In an isolated olive grove on the idyllic Aegean island of Tinos, revered by religious pilgrims around the world as the Lourdes of Greece, two bodies charred beyond recognition are discovered, chained together amid bits and pieces of an incinerated Greek flag. An enraged press screams for justice for the unknown victims, until the dead are identified as gypsies, after which the story simply fades away.
Is it a gypsy clan war, a hate crime, or something else? With no one seeming to care, the government has no interest in resurrecting unwanted media attention by a search for answers to such ethnically charged questions and orders the investigation closed.

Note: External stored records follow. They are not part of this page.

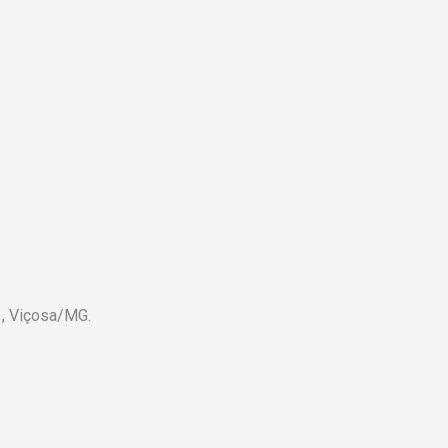
 , Viçosa/MG.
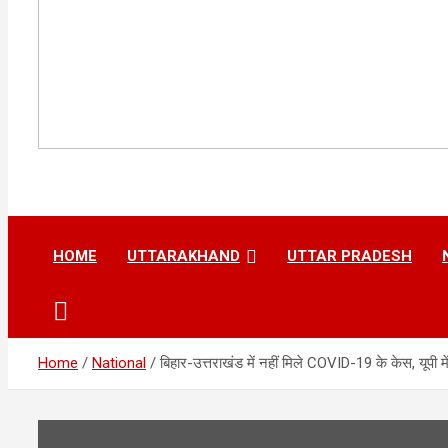
HOME
UTTARAKHAND
UTTAR PRADESH
Home
National
बिहार-उत्तराखंड में नहीं मिले COVID-19 के केस, यूपी में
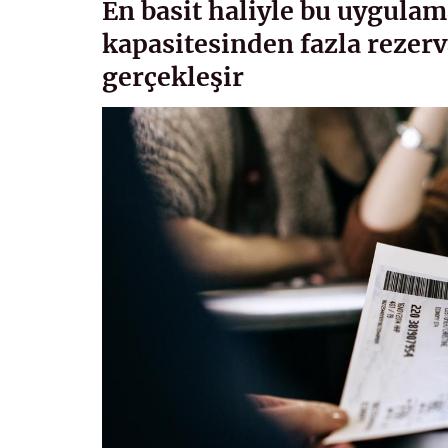
En basit haliyle bu uygulam
kapasitesinden fazla rezer
gerçekleşir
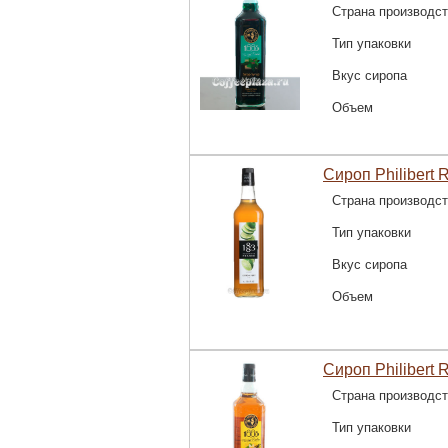
Страна производс
Тип упаковки
Вкус сиропа
Объем
Сироп Philibert 
Страна производс
Тип упаковки
Вкус сиропа
Объем
Сироп Philibert 
Страна производс
Тип упаковки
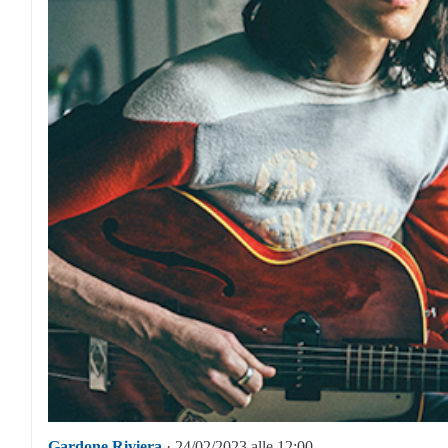
Gardone Riviera
· 24/02/2023 alle 12:00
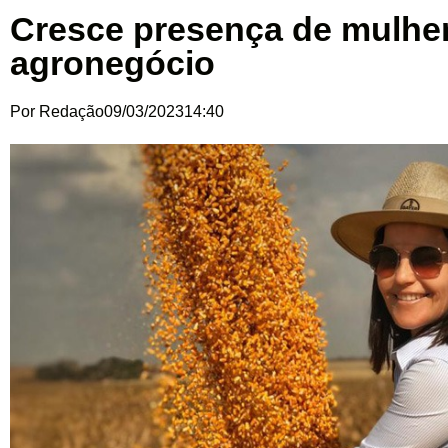
Cresce presença de mulhe
agronegócio
Por
Redação
09/03/2023
14:40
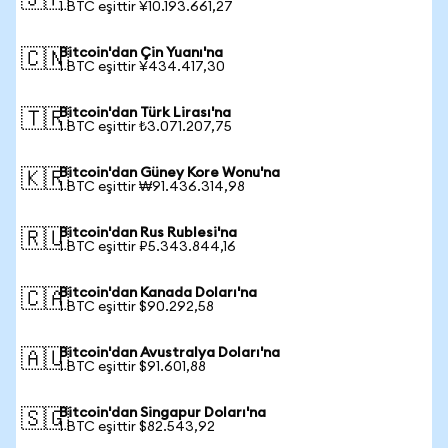
🇯🇵
1 BTC eşittir ¥10.193.661,27
Bitcoin'dan Çin Yuanı'na
🇨🇳
1 BTC eşittir ¥434.417,30
Bitcoin'dan Türk Lirası'na
🇹🇷
1 BTC eşittir ₺3.071.207,75
Bitcoin'dan Güney Kore Wonu'na
🇰🇷
1 BTC eşittir ₩91.436.314,98
Bitcoin'dan Rus Rublesi'na
🇷🇺
1 BTC eşittir ₽5.343.844,16
Bitcoin'dan Kanada Doları'na
🇨🇦
1 BTC eşittir $90.292,58
Bitcoin'dan Avustralya Doları'na
🇦🇺
1 BTC eşittir $91.601,88
Bitcoin'dan Singapur Doları'na
🇸🇬
1 BTC eşittir $82.543,92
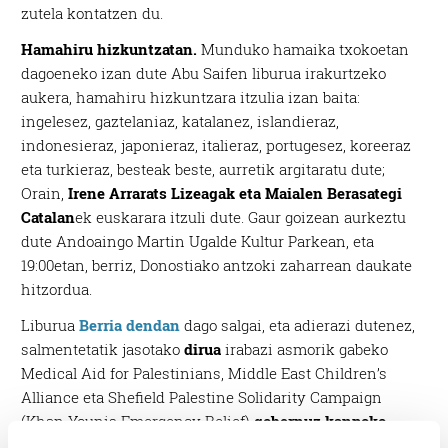
zutela kontatzen du.
Hamahiru hizkuntzatan.
Munduko hamaika txokoetan
dagoeneko izan dute Abu Saifen liburua irakurtzeko
aukera, hamahiru hizkuntzara itzulia izan baita:
ingelesez, gaztelaniaz, katalanez, islandieraz,
indonesieraz, japonieraz, italieraz, portugesez, koreeraz
eta turkieraz, besteak beste, aurretik argitaratu dute;
Orain,
Irene Arrarats Lizeagak eta Maialen Berasategi
Catalan
ek euskarara itzuli dute. Gaur goizean aurkeztu
dute Andoaingo Martin Ugalde Kultur Parkean, eta
19:00etan, berriz, Donostiako antzoki zaharrean daukate
hitzordua.
Liburua
Berria dendan
dago salgai, eta adierazi dutenez,
salmentetatik jasotako
dirua
irabazi asmorik gabeko
Medical Aid for Palestinians, Middle East Children’s
Alliance eta Shefield Palestine Solidarity Campaign
(Khan Younis Emergency Relief)
gobernuz kanpoko
erakunde eta elkarteei
emango diete. “Mundu mailan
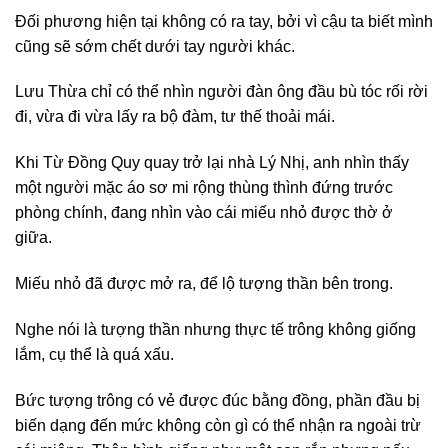
Đối phương hiện tại không có ra tay, bởi vì cậu ta biết mình
cũng sẽ sớm chết dưới tay người khác.
Lưu Thừa chỉ có thể nhìn người đàn ông đầu bù tóc rối rời
đi, vừa đi vừa lấy ra bộ đàm, tư thế thoải mái.
Khi Từ Đồng Quy quay trở lại nhà Lý Nhị, anh nhìn thấy
một người mặc áo sơ mi rộng thùng thình đứng trước
phòng chính, đang nhìn vào cái miếu nhỏ được thờ ở
giữa.
Miếu nhỏ đã được mở ra, để lộ tượng thần bên trong.
Nghe nói là tượng thần nhưng thực tế trông không giống
lắm, cụ thể là quá xấu.
Bức tượng trông có vẻ được đúc bằng đồng, phần đầu bị
biến dạng đến mức không còn gì có thể nhận ra ngoài trừ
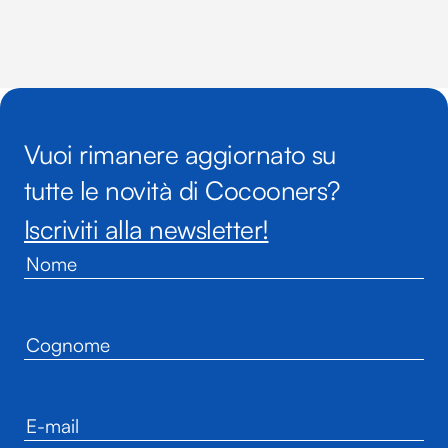
Vuoi rimanere aggiornato su
tutte le novità di Cocooners?
Iscriviti alla newsletter!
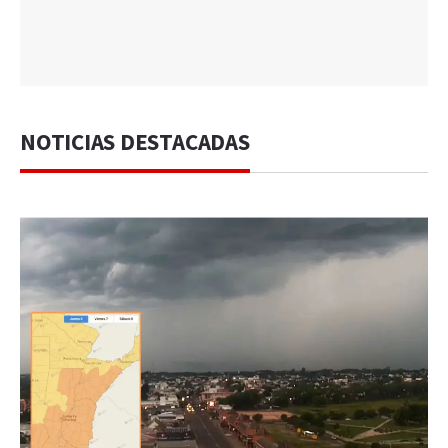
NOTICIAS DESTACADAS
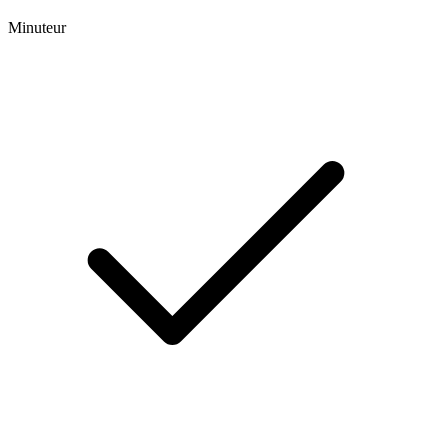
Minuteur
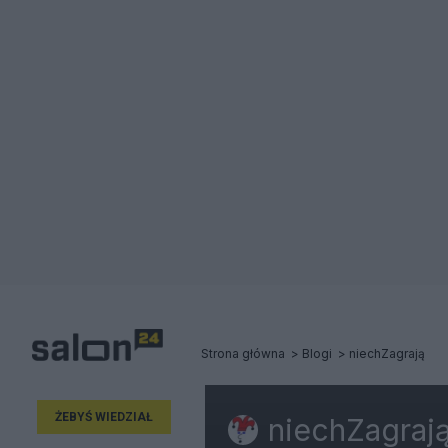
Strona główna
Blogi
niechZagrają
ŻEBYŚ WIEDZIAŁ
niechZagraj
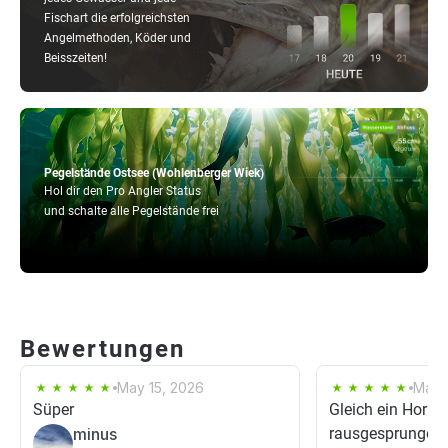
Fischart die erfolgreichsten
Angelmethoden, Köder und
Beisszeiten!
Pegelstände Ostsee (Wohlenberger Wiek)
Hol dir den Pro Angler Status
und schalte alle Pegelstände frei
Bewertungen
May 15, 2026
May 
Süper
Gleich ein Hornh
minus
rausgesprungen.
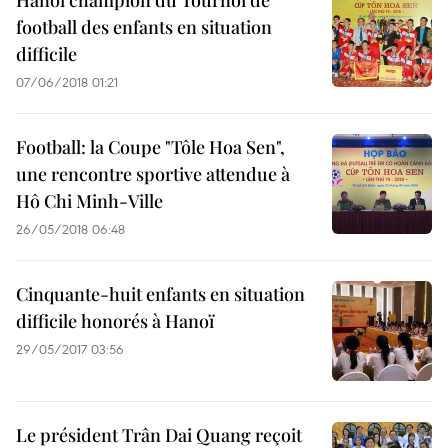
Hanoï champion du Tournoi de
football des enfants en situation
difficile
07/06/2018 01:21
Football: la Coupe "Tôle Hoa Sen",
une rencontre sportive attendue à
Hô Chi Minh-Ville
26/05/2018 06:48
Cinquante-huit enfants en situation
difficile honorés à Hanoï
29/05/2017 03:56
Le président Trân Dai Quang reçoit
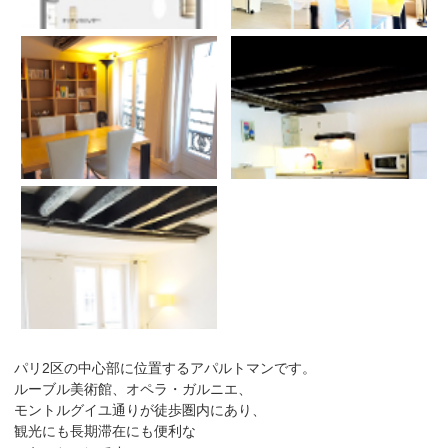
パリ2区の中心部に位置するアパルトマンです。
ルーブル美術館、オペラ・ガルニエ、
モントルグイユ通りが徒歩圏内にあり、
観光にも長期滞在にも便利な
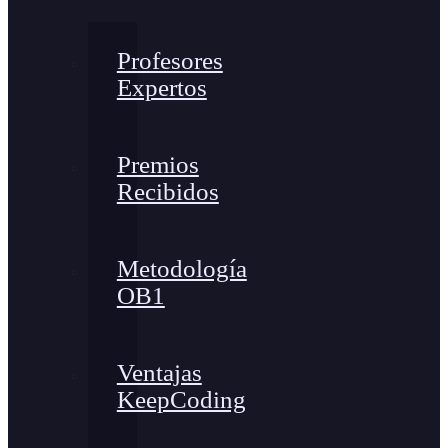
Profesores
Expertos
Premios
Recibidos
Metodología
OB1
Ventajas
KeepCoding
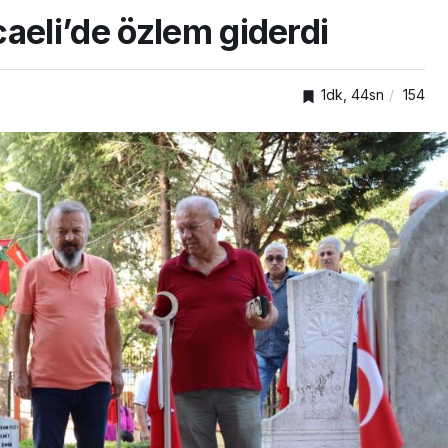
aeli’de özlem giderdi
1dk, 44sn
154
Akış
Çalıların arasına sıkışan
ahillerde
balıkçıl kuşun imdadına
aklandı
itfaiye yetişti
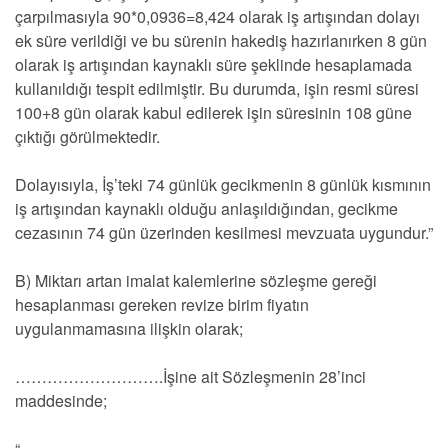
çarpılmasıyla 90*0,0936=8,424 olarak iş artışından dolayı
ek süre verildiği ve bu sürenin hakediş hazırlanırken 8 gün
olarak iş artışından kaynaklı süre şeklinde hesaplamada
kullanıldığı tespit edilmiştir. Bu durumda, işin resmi süresi
100+8 gün olarak kabul edilerek işin süresinin 108 güne
çıktığı görülmektedir.
Dolayısıyla, İş’teki 74 günlük gecikmenin 8 günlük kısmının
iş artışından kaynaklı olduğu anlaşıldığından, gecikme
cezasının 74 gün üzerinden kesilmesi mevzuata uygundur.”
B) Miktarı artan imalat kalemlerine sözleşme gereği
hesaplanması gereken revize birim fiyatın
uygulanmamasına ilişkin olarak;
……………………….İşine ait Sözleşmenin 28’inci
maddesinde;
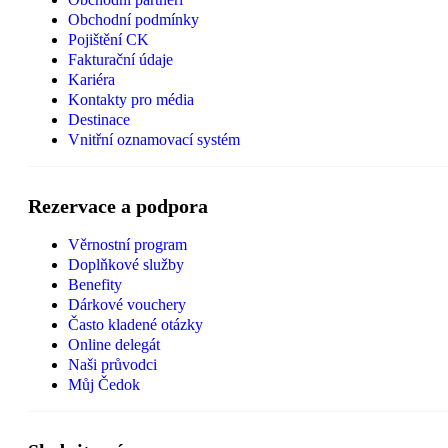
Obchodní podmínky
Pojištění CK
Fakturační údaje
Kariéra
Kontakty pro média
Destinace
Vnitřní oznamovací systém
Rezervace a podpora
Věrnostní program
Doplňkové služby
Benefity
Dárkové vouchery
Často kladené otázky
Online delegát
Naši průvodci
Můj Čedok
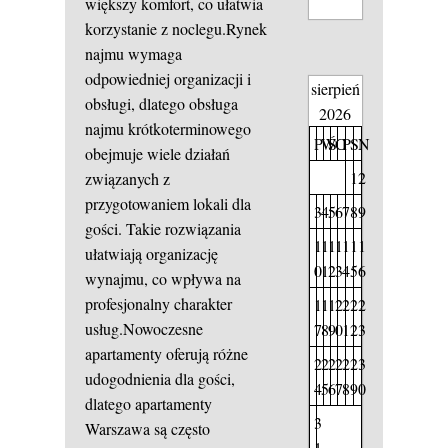
większy komfort, co ułatwia
korzystanie z noclegu.Rynek
najmu wymaga
odpowiedniej organizacji i
sierpień
obsługi, dlatego obsługa
2026
najmu krótkoterminowego
P
W
Ś
C
P
S
N
obejmuje wiele działań
1
2
związanych z
przygotowaniem lokali dla
3
4
5
6
7
8
9
gości. Takie rozwiązania
1
1
1
1
1
1
1
ułatwiają organizację
0
1
2
3
4
5
6
wynajmu, co wpływa na
profesjonalny charakter
1
1
1
2
2
2
2
usług.Nowoczesne
7
8
9
0
1
2
3
apartamenty oferują różne
2
2
2
2
2
2
3
udogodnienia dla gości,
4
5
6
7
8
9
0
dlatego apartamenty
3
Warszawa są często
1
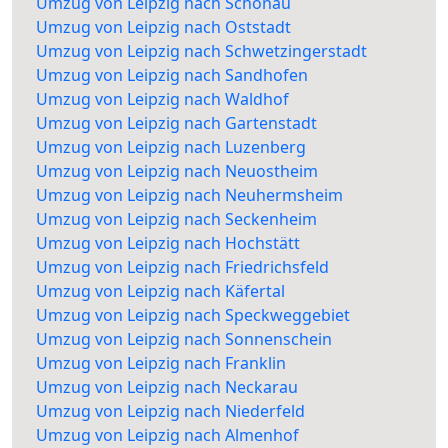
Umzug von Leipzig nach Schönau
Umzug von Leipzig nach Oststadt
Umzug von Leipzig nach Schwetzingerstadt
Umzug von Leipzig nach Sandhofen
Umzug von Leipzig nach Waldhof
Umzug von Leipzig nach Gartenstadt
Umzug von Leipzig nach Luzenberg
Umzug von Leipzig nach Neuostheim
Umzug von Leipzig nach Neuhermsheim
Umzug von Leipzig nach Seckenheim
Umzug von Leipzig nach Hochstätt
Umzug von Leipzig nach Friedrichsfeld
Umzug von Leipzig nach Käfertal
Umzug von Leipzig nach Speckweggebiet
Umzug von Leipzig nach Sonnenschein
Umzug von Leipzig nach Franklin
Umzug von Leipzig nach Neckarau
Umzug von Leipzig nach Niederfeld
Umzug von Leipzig nach Almenhof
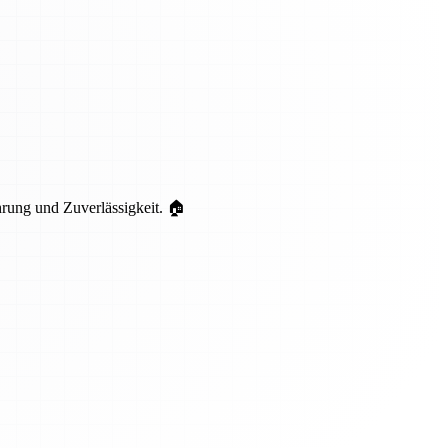
hrung und Zuverlässigkeit. 🏠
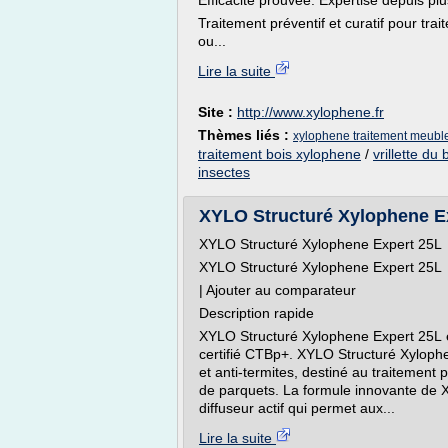
Efficacité prouvée. Expertise depuis pl
Traitement préventif et curatif pour tra
ou...
Lire la suite
Site :
http://www.xylophene.fr
Thèmes liés :
xylophene traitement meuble
traitement bois xylophene
/
vrillette du
insectes
XYLO Structuré Xylophene Exp
XYLO Structuré Xylophene Expert 25L
XYLO Structuré Xylophene Expert 25L
| Ajouter au comparateur
Description rapide
XYLO Structuré Xylophene Expert 25L es
certifié CTBp+. XYLO Structuré Xylophe
et anti-termites, destiné au traitement 
de parquets. La formule innovante de
diffuseur actif qui permet aux...
Lire la suite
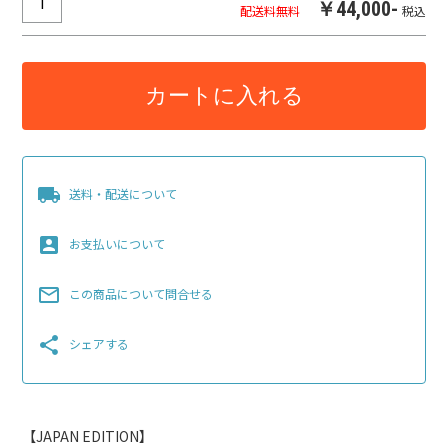
￥44,000-
配送料無料
税込
カートに入れる
local_shipping
送料・配送について
account_box
お支払いについて
mail_outline
この商品について問合せる
share
シェアする
【JAPAN EDITION】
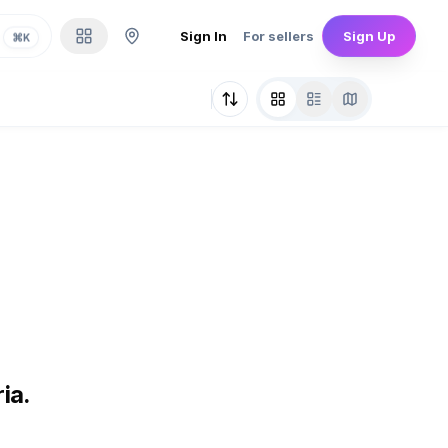
Sign In
For sellers
Sign Up
⌘
K
ia.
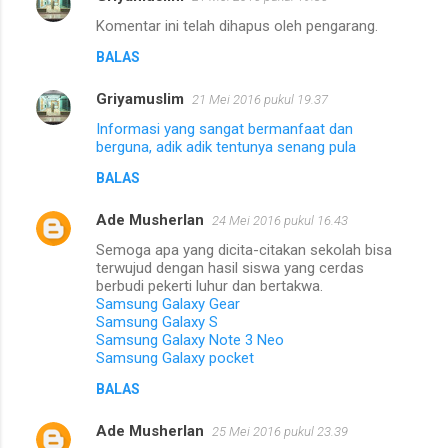
Komentar ini telah dihapus oleh pengarang.
BALAS
Griyamuslim
21 Mei 2016 pukul 19.37
Informasi yang sangat bermanfaat dan
berguna, adik adik tentunya senang pula
BALAS
Ade Musherlan
24 Mei 2016 pukul 16.43
Semoga apa yang dicita-citakan sekolah bisa
terwujud dengan hasil siswa yang cerdas
berbudi pekerti luhur dan bertakwa.
Samsung Galaxy Gear
Samsung Galaxy S
Samsung Galaxy Note 3 Neo
Samsung Galaxy pocket
BALAS
Ade Musherlan
25 Mei 2016 pukul 23.39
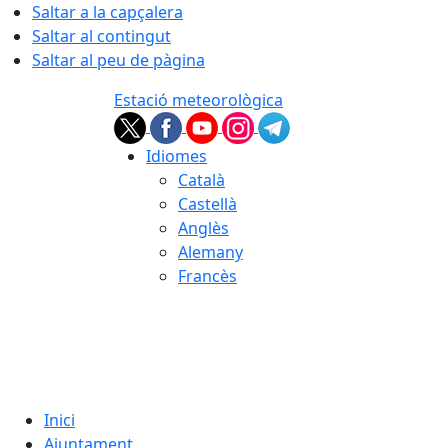
Saltar a la capçalera
Saltar al contingut
Saltar al peu de pàgina
Estació meteorològica
Idiomes
Català
Castellà
Anglès
Alemany
Francès
09.08.2026 | 06:43
Inici
Ajuntament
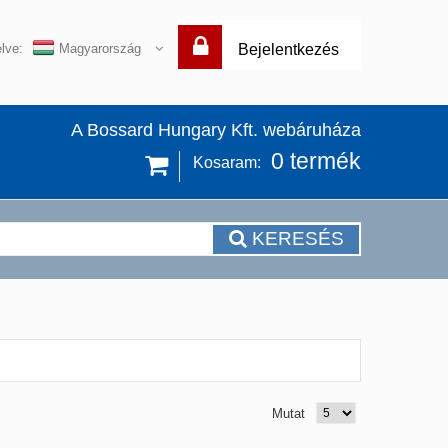
lve:
Magyarország
Bejelentkezés
A Bossard Hungary Kft. webáruháza
0
termék
Kosaram:
KERESÉS
Mutat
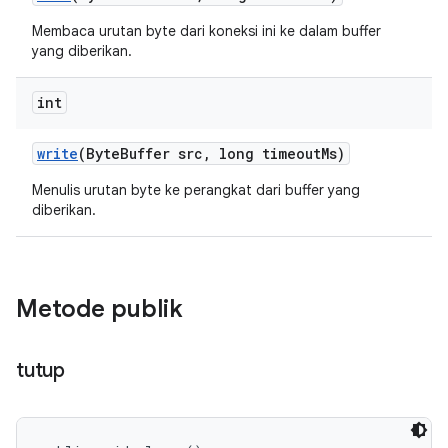
Membaca urutan byte dari koneksi ini ke dalam buffer
yang diberikan.
int
write
(Byte
Buffer src
,
long timeout
Ms)
Menulis urutan byte ke perangkat dari buffer yang
diberikan.
Metode publik
tutup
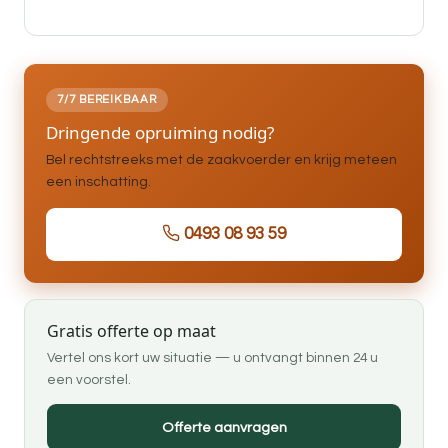
7/7 BEREIKBAAR
Dringende opruiming nodig?
Bel rechtstreeks met de zaakvoerder en krijg meteen
een inschatting.
0493 08 93 59
Gratis offerte op maat
Vertel ons kort uw situatie — u ontvangt binnen 24 u
een voorstel.
Offerte aanvragen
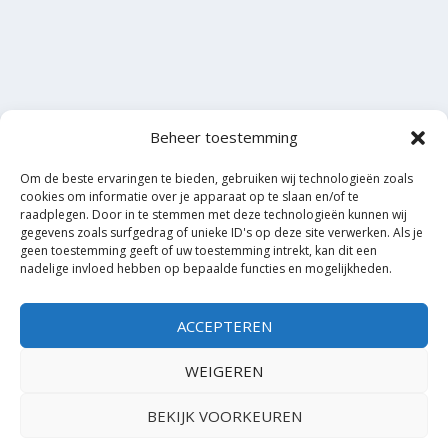
Beheer toestemming
Om de beste ervaringen te bieden, gebruiken wij technologieën zoals
cookies om informatie over je apparaat op te slaan en/of te
raadplegen. Door in te stemmen met deze technologieën kunnen wij
gegevens zoals surfgedrag of unieke ID's op deze site verwerken. Als je
geen toestemming geeft of uw toestemming intrekt, kan dit een
nadelige invloed hebben op bepaalde functies en mogelijkheden.
ACCEPTEREN
WEIGEREN
BEKIJK VOORKEUREN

However, Inspector Andreas Kaldis, feared head of Greece’s special crimes division, has other plans. He presses on in his inimitable, impolitic style to unravel a mystery that reveals even more dead, uncovers a modern secret society rooted in two-hundred-year-old traditions, and spawns a nagging suspicion that the answers lie in the sudden influx of non-Greeks and gypsies to Tinos.
It is there, on Tinos, that Kaldis learns of priceless hoards of gold, silver, art, and precious gems quietly amassed over centuries out of the offerings of grateful pilgrims. He has found a motive for murder and an irresistible temptation for robbery.
All that is left for Andreas to do is find the killers before more die, stop the robbery of the century, and get married in the process.